In no case can any of the performance tests here be taken as “gospel”, or in any way interpreted that these simplistic use cases are in any way all-encompassing. These are really straight-forward and simple tests that show different servers under different situations, but are not generalizable and applicable to even a majority of applications out there, especially those in complex problem domains.
In other words, your mileage may vary.
Testing hardware
This app was deployed to four different environments on Engine Yard Cloud backed by Amazon EC2 in US East 1. All VMs are High CPU Mediums. They come with 2 VCPU cores each and 1.7GB of memory. No database was used and no external data store (with the exception of the Twitter example, since a REST API could be considered a data store) was used in the app because I didn’t want to artificially slow down tests because the app server was waiting on, for example, the database driver for whatever reason - that would just skew the tests in a weird way.
Testing methodology
I used a tool called Siege by Jeff Fulmer. I’d had major problems getting apache bench to work right and stumbled on Siege, which has a lot of very interesting options.
(Tip: you can install this crazy easy on OS X via brew install siege. If you don’t have Homebrew, you really should get it.)
I used the following command/syntax to perform these tests, then put the results in flat files you can read under the “performance” subdirectory of the aforementioned repository:
siege -r 1000 -c 100 -b -q http://asa-puma/sleep > puma.txt 2>&1
I’m not concerned with doing anything too fancy here, I just want a straight up, “how fast can you do it?” test. With the /borat
example hitting the Twitter API, I left off the -b
(benchmark) option to allow siege to internally throttle requests so as not to get blacklisted from Twitter.
The arguments used:
-r
repetitions. Do this test N number of times, in this case, 1000.-c
concurrency. How many simultaneous requests are we doing? In this case, 100 simultaneous requests, a thousand times over.-b
benchmark.

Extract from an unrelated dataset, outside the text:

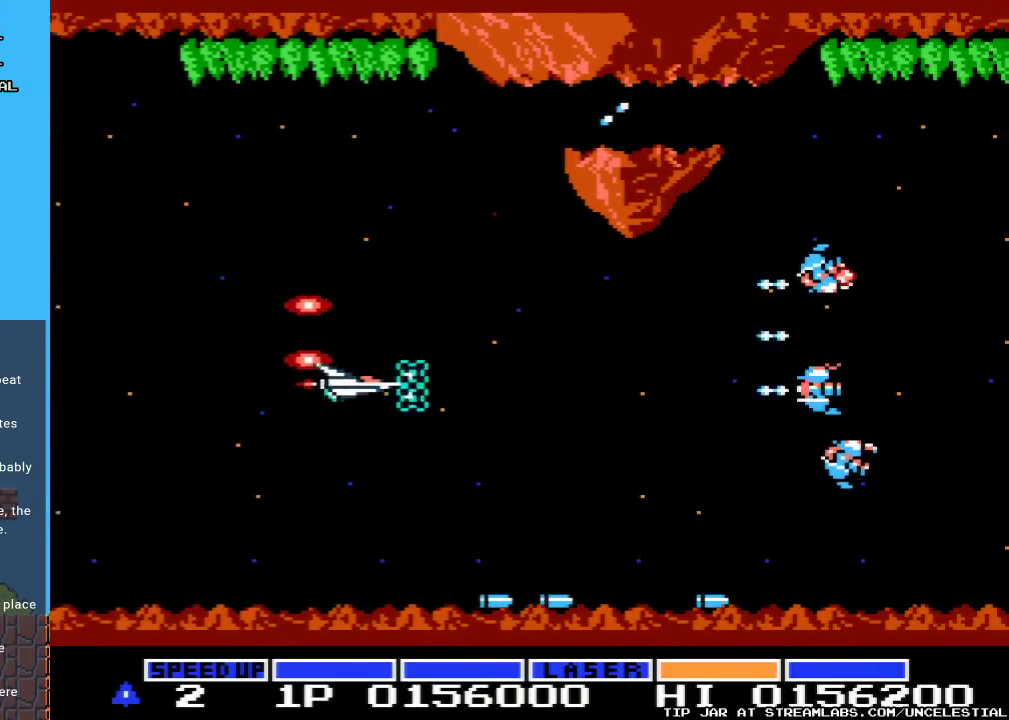
{"buttons": [], "events": [[67, "A", "up"], [133, "A", "down"], [133, "DPAD_RIGHT", "up"], [267, "A", "up"], [267, "DPAD_DOWN", "up"], [333, "A", "down"], [467, "A", "up"]]}
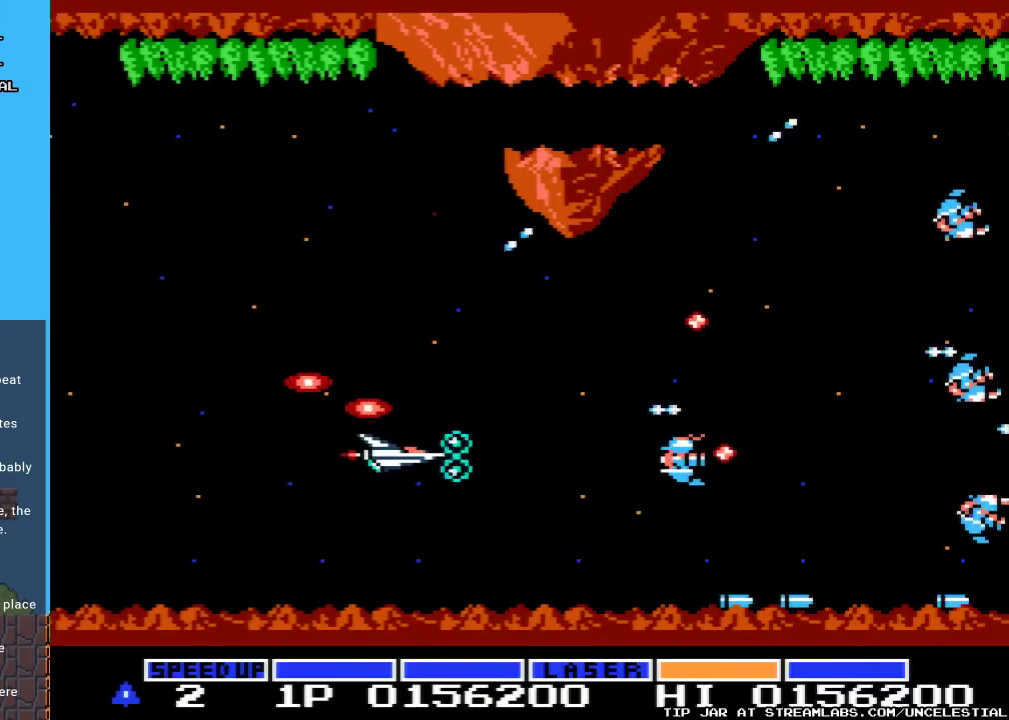
{"buttons": ["A", "DPAD_LEFT"], "events": [[67, "A", "down"], [200, "A", "up"], [300, "A", "down"], [300, "DPAD_LEFT", "down"], [433, "A", "up"], [500, "A", "down"]]}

Removes internal throttling from siege. Really tries to hit the server crazy hard.-q
quiet. Suppresses output that otherwise shows every. single. get. request. ever. made. throughout the entire test.
Other than that, I used the default settings for siege:
jaustinhughey:~/ $ siege -C [14:45:02]
CURRENT SIEGE CONFIGURATION
JoeDog/1.00 [en] (X11; I; Siege 3.0.0)
Edit the resource file to change the settings.
----------------------------------------------
version: 3.0.0
verbose: true
quiet: false
debug: false
protocol: HTTP/1.1
get method: HEAD
connection: close
concurrent users: 15
time to run: n/a
repetitions: n/a
socket timeout: 30
delay: 1 sec
internet simulation: false
benchmark mode: false
failures until abort: 1024
named URL: none
URLs file: /usr/local/Cellar/siege/3.0.0/etc/urls.txt
logging: true
log file: /usr/local/var/siege.log
resource file: /usr/local/Cellar/siege/3.0.0/etc/siegerc
timestamped output: false
comma separated output: false
allow redirects: true
allow zero byte data: true
allow chunked encoding: true
upload unique files: true
A quick note about the “concurrency” rating you’ll see in these tests: the higher it is, the worse the app server performed. This is because the number in the concurrency rating is how many requests are being processed at the same time, on average. If performance is high, very few things will be processed “at the same time” because formerly issued instructions (requests) will have already been processed. So, higher concurrency, lower performance according to siege output.
Results & Analysis
Passenger 3
Phusion Passenger 3 performed reasonably well all around. Unfortunately it fell over hard on the /pi
test and failed to complete /server
. It didn’t even make it a quarter of the way through /sleep
. Passenger appears roughly on-par with the other gladiators when doing simple tasks under mild to moderate load. It had the highest rate of concurrency on /borat
test.
Passenger outperformed Puma in the /random
test yet maintained a very high degree of concurrency during the same. It failed to complete the /random
test however, and had the longest “shortest duration” metric. Overall, it appears to be a solid contender for generic use cases and will likely outperform the others here in a low-to-moderate traffic, multi-application deployment due to its elastic loading of applications into memory, thus making your dollar go further. I would recommend this for development shops and digital agencies producing simple, low-traffic web applications for small businesses.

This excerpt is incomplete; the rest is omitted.